Immunoperoxidase stain of tumor xenografts was performed on acetone-fixed 4-μm tissue sections. Briefly, sections were incubated with monoclonal mouse anti-human c-Myc (1:200, Cat. 551101, BD Pharmingen, San Diego, CA), cyclin D1 (1:250, Cat. ab6152, Abcam, Cambridge, MA), or survivin (1:500, Cat.
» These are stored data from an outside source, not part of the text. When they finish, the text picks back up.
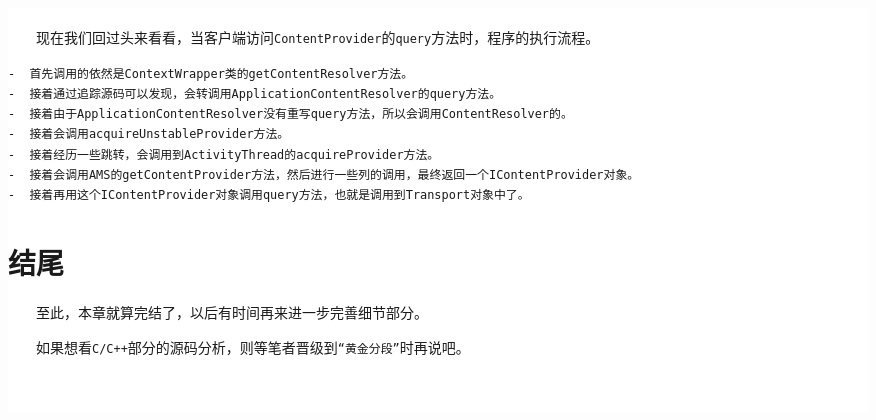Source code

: <br>　　现在我们回过头来看看，当客户端访问`ContentProvider`的`query`方法时，程序的执行流程。

    -  首先调用的依然是ContextWrapper类的getContentResolver方法。
    -  接着通过追踪源码可以发现，会转调用ApplicationContentResolver的query方法。
    -  接着由于ApplicationContentResolver没有重写query方法，所以会调用ContentResolver的。
    -  接着会调用acquireUnstableProvider方法。
    -  接着经历一些跳转，会调用到ActivityThread的acquireProvider方法。
    -  接着会调用AMS的getContentProvider方法，然后进行一些列的调用，最终返回一个IContentProvider对象。
    -  接着再用这个IContentProvider对象调用query方法，也就是调用到Transport对象中了。

# 结尾 #
　　至此，本章就算完结了，以后有时间再来进一步完善细节部分。

　　如果想看`C/C++`部分的源码分析，则等笔者晋级到`“黄金分段”`时再说吧。


<br><br>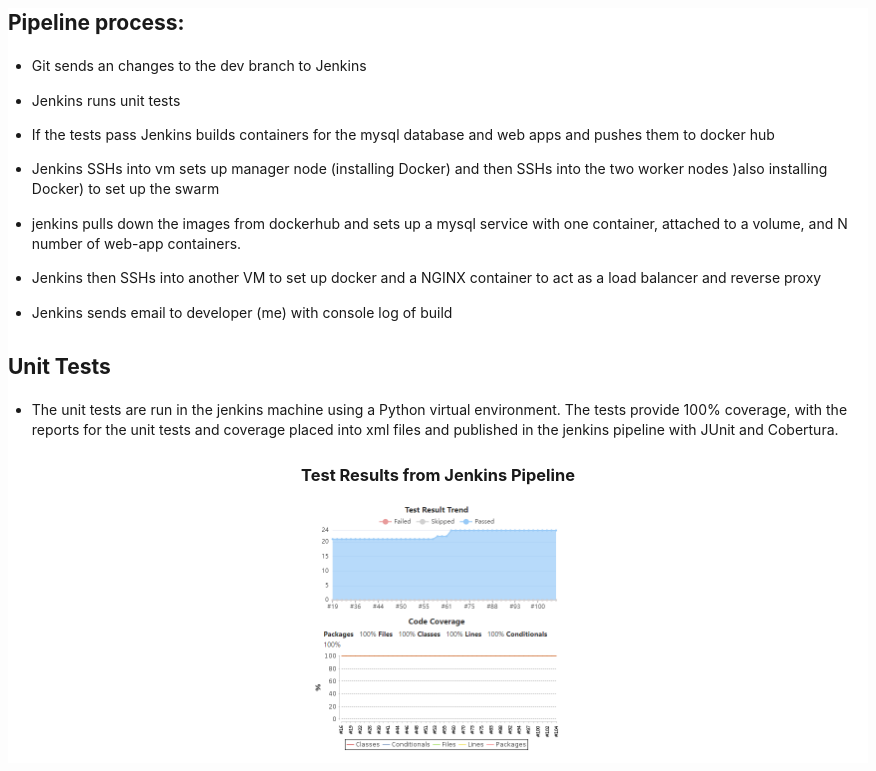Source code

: 
 
 
 

## Pipeline process:   

-   Git sends an changes to the dev branch to Jenkins 

-   Jenkins runs unit tests  

-   If the tests pass Jenkins builds containers for the mysql database and web apps and pushes them to docker hub 

-   Jenkins SSHs into vm sets up manager node (installing Docker) and then SSHs into the two worker nodes )also installing Docker) to set up the swarm 

-   jenkins pulls down the images from dockerhub and sets up a mysql service with one container, attached to a volume, and N number of web-app containers. 

- Jenkins then SSHs into another VM to set up docker and a NGINX container to act as a load balancer and reverse proxy 

- Jenkins sends email to developer (me) with console log of build  

 
 ## <a name="unit-tests"></a> Unit Tests
 -  The unit tests are run in the jenkins machine using a Python virtual environment. The tests provide 100% coverage, with the reports for the unit tests and coverage placed into xml files and published in the jenkins pipeline with JUnit and Cobertura. 

### <p align='center'> Test Results from Jenkins Pipeline</p>

<p align='center'><img src="documentation/test_results.png" alt="test result image" width=250></p> 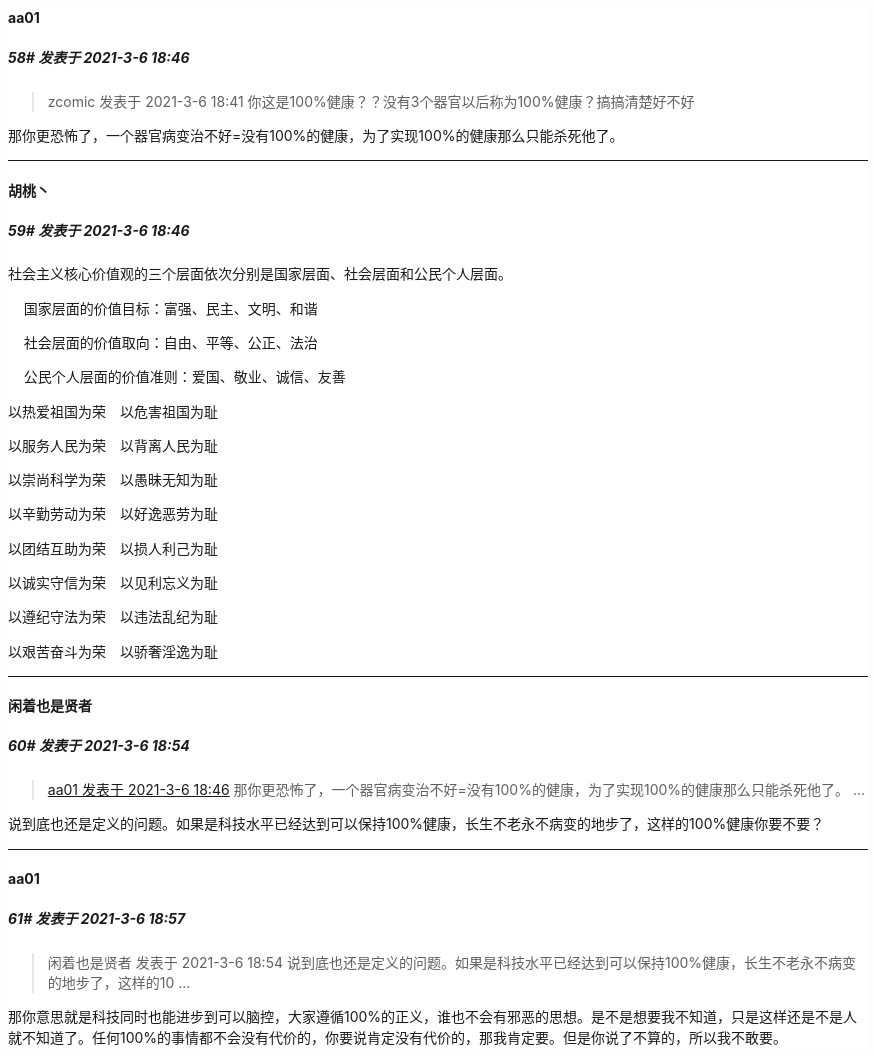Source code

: ####  aa01  
##### 58#       发表于 2021-3-6 18:46


<blockquote>zcomic 发表于 2021-3-6 18:41
你这是100%健康？？没有3个器官以后称为100%健康？搞搞清楚好不好</blockquote>
那你更恐怖了，一个器官病变治不好=没有100%的健康，为了实现100%的健康那么只能杀死他了。


-----

####  胡桃丶  
##### 59#       发表于 2021-3-6 18:46


社会主义核心价值观的三个层面依次分别是国家层面、社会层面和公民个人层面。


    国家层面的价值目标：富强、民主、文明、和谐

    社会层面的价值取向：自由、平等、公正、法治

    公民个人层面的价值准则：爱国、敬业、诚信、友善


以热爱祖国为荣　以危害祖国为耻

以服务人民为荣　以背离人民为耻

以崇尚科学为荣　以愚昧无知为耻

以辛勤劳动为荣　以好逸恶劳为耻

以团结互助为荣　以损人利己为耻

以诚实守信为荣　以见利忘义为耻

以遵纪守法为荣　以违法乱纪为耻

以艰苦奋斗为荣　以骄奢淫逸为耻 


-----

####  闲着也是贤者  
##### 60#       发表于 2021-3-6 18:54


<blockquote><a href="httphttps://bbs.saraba1st.com/2b/forum.php?mod=redirect&amp;goto=findpost&amp;pid=50533226&amp;ptid=1991602" target="_blank">aa01 发表于 2021-3-6 18:46</a>
那你更恐怖了，一个器官病变治不好=没有100%的健康，为了实现100%的健康那么只能杀死他了。 ...</blockquote>
说到底也还是定义的问题。如果是科技水平已经达到可以保持100%健康，长生不老永不病变的地步了，这样的100%健康你要不要？


-----

####  aa01  
##### 61#       发表于 2021-3-6 18:57


<blockquote>闲着也是贤者 发表于 2021-3-6 18:54
说到底也还是定义的问题。如果是科技水平已经达到可以保持100%健康，长生不老永不病变的地步了，这样的10 ...</blockquote>
那你意思就是科技同时也能进步到可以脑控，大家遵循100%的正义，谁也不会有邪恶的思想。是不是想要我不知道，只是这样还是不是人就不知道了。任何100%的事情都不会没有代价的，你要说肯定没有代价的，那我肯定要。但是你说了不算的，所以我不敢要。
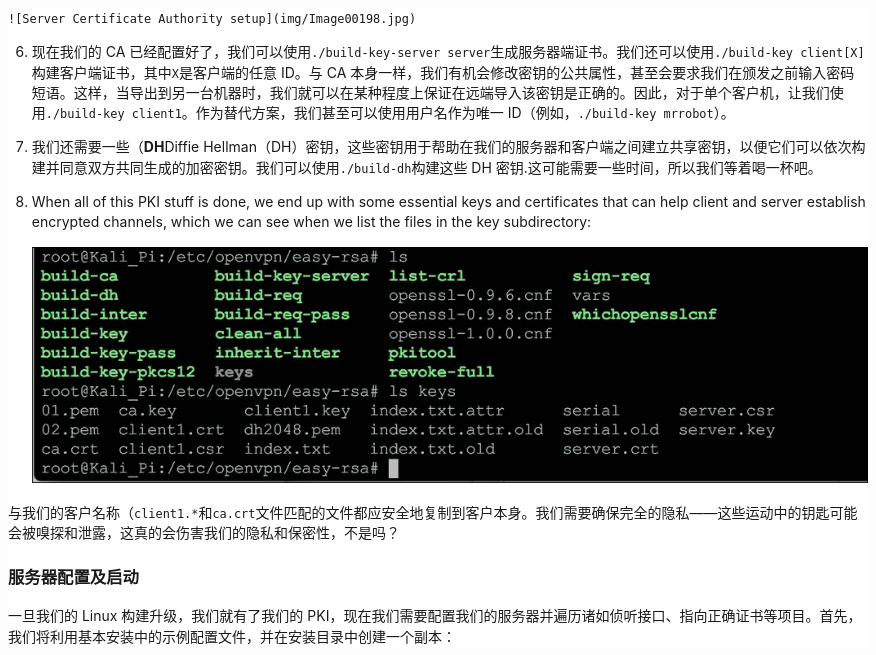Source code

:     ![Server Certificate Authority setup](img/Image00198.jpg)

6.  现在我们的 CA 已经配置好了，我们可以使用`./build-key-server server`生成服务器端证书。我们还可以使用`./build-key client[X]`构建客户端证书，其中`X`是客户端的任意 ID。与 CA 本身一样，我们有机会修改密钥的公共属性，甚至会要求我们在颁发之前输入密码短语。这样，当导出到另一台机器时，我们就可以在某种程度上保证在远端导入该密钥是正确的。因此，对于单个客户机，让我们使用`./build-key client1`。作为替代方案，我们甚至可以使用用户名作为唯一 ID（例如，`./build-key mrrobot`）。
7.  我们还需要一些（**DH**Diffie Hellman（DH）密钥，这些密钥用于帮助在我们的服务器和客户端之间建立共享密钥，以便它们可以依次构建并同意双方共同生成的加密密钥。我们可以使用`./build-dh`构建这些 DH 密钥.这可能需要一些时间，所以我们等着喝一杯吧。
8.  When all of this PKI stuff is done, we end up with some essential keys and certificates that can help client and server establish encrypted channels, which we can see when we list the files in the key subdirectory:

    ![Server Certificate Authority setup](img/Image00199.jpg)

与我们的客户名称（`client1.*`和`ca.crt`文件匹配的文件都应安全地复制到客户本身。我们需要确保完全的隐私——这些运动中的钥匙可能会被嗅探和泄露，这真的会伤害我们的隐私和保密性，不是吗？

### 服务器配置及启动

一旦我们的 Linux 构建升级，我们就有了我们的 PKI，现在我们需要配置我们的服务器并遍历诸如侦听接口、指向正确证书等项目。首先，我们将利用基本安装中的示例配置文件，并在安装目录中创建一个副本：
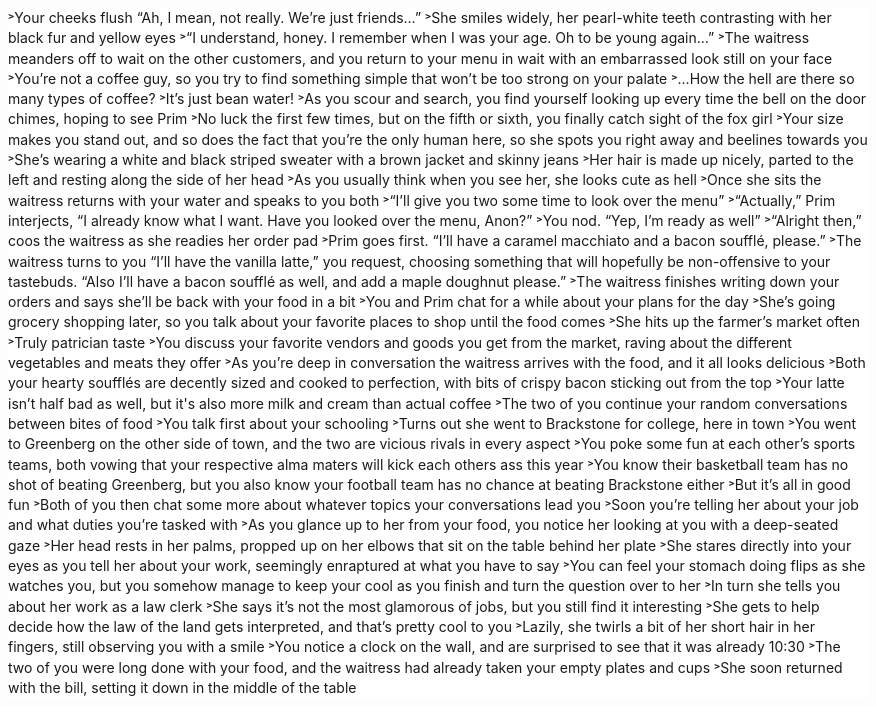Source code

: ˃Your cheeks flush
“Ah, I mean, not really. We’re just friends…”
˃She smiles widely, her pearl-white teeth contrasting with her black fur and yellow eyes
˃“I understand, honey. I remember when I was your age. Oh to be young again…”
˃The waitress meanders off to wait on the other customers, and you return to your menu in wait with an embarrassed look still on your face
˃You’re not a coffee guy, so you try to find something simple that won’t be too strong on your palate
˃...How the hell are there so many types of coffee?
˃It’s just bean water!
˃As you scour and search, you find yourself looking up every time the bell on the door chimes, hoping to see Prim
˃No luck the first few times, but on the fifth or sixth, you finally catch sight of the fox girl
˃Your size makes you stand out, and so does the fact that you’re the only human here, so she spots you right away and beelines towards you
˃She’s wearing a white and black striped sweater with a brown jacket and skinny jeans
˃Her hair is made up nicely, parted to the left and resting along the side of her head
˃As you usually think when you see her, she looks cute as hell
˃Once she sits the waitress returns with your water and speaks to you both
˃“I’ll give you two some time to look over the menu”
˃“Actually,” Prim interjects, “I already know what I want. Have you looked over the menu, Anon?”
˃You nod. “Yep, I’m ready as well”
˃“Alright then,” coos the waitress as she readies her order pad
˃Prim goes first. “I’ll have a caramel macchiato and a bacon soufflé, please.”
˃The waitress turns to you
“I’ll have the vanilla latte,” you request, choosing something that will hopefully be non-offensive to your tastebuds. “Also I’ll have a bacon soufflé as well, and add a maple doughnut please.”
˃The waitress finishes writing down your orders and says she’ll be back with your food in a bit
˃You and Prim chat for a while about your plans for the day
˃She’s going grocery shopping later, so you talk about your favorite places to shop until the food comes
˃She hits up the farmer’s market often
˃Truly patrician taste
˃You discuss your favorite vendors and goods you get from the market, raving about the different vegetables and meats they offer
˃As you’re deep in conversation the waitress arrives with the food, and it all looks delicious
˃Both your hearty soufflés are decently sized and cooked to perfection, with bits of crispy bacon sticking out from the top
˃Your latte isn’t half bad as well, but it's also more milk and cream than actual coffee
˃The two of you continue your random conversations between bites of food
˃You talk first about your schooling
˃Turns out she went to Brackstone for college, here in town
˃You went to Greenberg on the other side of town, and the two are vicious rivals in every aspect
˃You poke some fun at each other’s sports teams, both vowing that your respective alma maters will kick each others ass this year
˃You know their basketball team has no shot of beating Greenberg, but you also know your football team has no chance at beating Brackstone either
˃But it’s all in good fun
˃Both of you then chat some more about whatever topics your conversations lead you
˃Soon you’re telling her about your job and what duties you’re tasked with
˃As you glance up to her from your food, you notice her looking at you with a deep-seated gaze
˃Her head rests in her palms, propped up on her elbows that sit on the table behind her plate
˃She stares directly into your eyes as you tell her about your work, seemingly enraptured at what you have to say
˃You can feel your stomach doing flips as she watches you, but you somehow manage to keep your cool as you finish and turn the question over to her
˃In turn she tells you about her work as a law clerk
˃She says it’s not the most glamorous of jobs, but you still find it interesting
˃She gets to help decide how the law of the land gets interpreted, and that’s pretty cool to you
˃Lazily, she twirls a bit of her short hair in her fingers, still observing you with a smile
˃You notice a clock on the wall, and are surprised to see that it was already 10:30
˃The two of you were long done with your food, and the waitress had already taken your empty plates and cups
˃She soon returned with the bill, setting it down in the middle of the table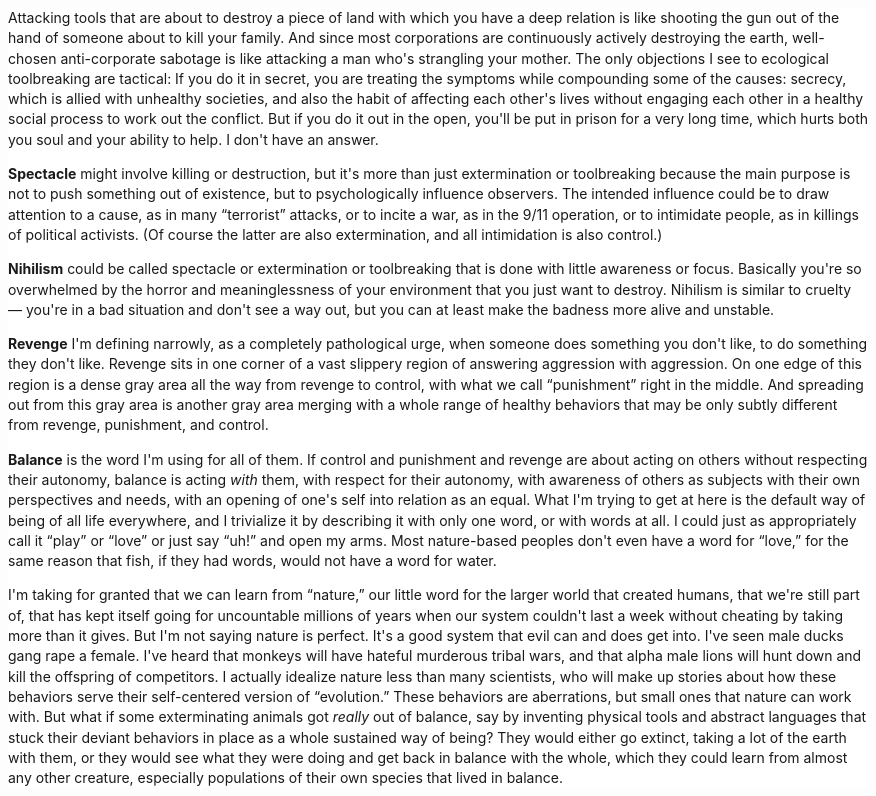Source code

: Attacking tools that are about to destroy a piece of land with which you have
a deep relation is like shooting the gun out of the hand of someone about to
kill your family. And since most corporations are continuously actively
destroying the earth, well-chosen anti-corporate sabotage is like attacking a
man who's strangling your mother. The only objections I see to ecological
toolbreaking are tactical: If you do it in secret, you are treating the
symptoms while compounding some of the causes: secrecy, which is allied with
unhealthy societies, and also the habit of affecting each other's lives
without engaging each other in a healthy social process to work out the
conflict. But if you do it out in the open, you'll be put in prison for a very
long time, which hurts both you soul and your ability to help. I don't have an
answer.

**Spectacle** might involve killing or destruction, but it's more than just
extermination or toolbreaking because the main purpose is not to push
something out of existence, but to psychologically influence observers. The
intended influence could be to draw attention to a cause, as in many
“terrorist” attacks, or to incite a war, as in the 9/11 operation, or to
intimidate people, as in killings of political activists. (Of course the
latter are also extermination, and all intimidation is also control.)

**Nihilism** could be called spectacle or extermination or toolbreaking that
is done with little awareness or focus. Basically you're so overwhelmed by the
horror and meaninglessness of your environment that you just want to destroy.
Nihilism is similar to cruelty — you're in a bad situation and don't see a way
out, but you can at least make the badness more alive and unstable.

**Revenge** I'm defining narrowly, as a completely pathological urge, when
someone does something you don't like, to do something they don't like.
Revenge sits in one corner of a vast slippery region of answering aggression
with aggression. On one edge of this region is a dense gray area all the way
from revenge to control, with what we call “punishment” right in the middle.
And spreading out from this gray area is another gray area merging with a
whole range of healthy behaviors that may be only subtly different from
revenge, punishment, and control.

**Balance** is the word I'm using for all of them. If control and punishment
and revenge are about acting on others without respecting their autonomy,
balance is acting *with* them, with respect for their autonomy, with awareness
of others as subjects with their own perspectives and needs, with an opening
of one's self into relation as an equal. What I'm trying to get at here is the
default way of being of all life everywhere, and I trivialize it by describing
it with only one word, or with words at all. I could just as appropriately
call it “play” or “love” or just say “uh!” and open my arms. Most nature-based
peoples don't even have a word for “love,” for the same reason that fish, if
they had words, would not have a word for water.

I'm taking for granted that we can learn from “nature,” our little word for
the larger world that created humans, that we're still part of, that has kept
itself going for uncountable millions of years when our system couldn't last a
week without cheating by taking more than it gives. But I'm not saying nature
is perfect. It's a good system that evil can and does get into. I've seen male
ducks gang rape a female. I've heard that monkeys will have hateful murderous
tribal wars, and that alpha male lions will hunt down and kill the offspring
of competitors. I actually idealize nature less than many scientists, who will
make up stories about how these behaviors serve their self-centered version of
“evolution.” These behaviors are aberrations, but small ones that nature can
work with. But what if some exterminating animals got *really* out of balance,
say by inventing physical tools and abstract languages that stuck their
deviant behaviors in place as a whole sustained way of being? They would
either go extinct, taking a lot of the earth with them, or they would see what
they were doing and get back in balance with the whole, which they could learn
from almost any other creature, especially populations of their own species
that lived in balance.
NB500-201H, Novas Biologicals, Littleton, CO) and then washed with PBS. Subsequent procedures were performed using Dakocytomation Envision System-HRP mouse system (DakoCytomation Inc, CA, USA) according to the manufacturer's protocol. We observed c-Myc staining in the cytoplasm and nuclei, and cyclin D1 and survivin staining in the cyptoplasm, consistent with other reports in HCC [35
]. Therefore, for quantification, 100 cells at 3 randomly selected areas were assessed, and the number of cells that stained positively for c-Myc, cyclin D1, or survivin were counted.
Statistical analysis was performed by one-way ANOVA and independent-sample T-test using the computer SPSS software. In all assays, the probability value (P) of < 0.05 was considered statistically significant.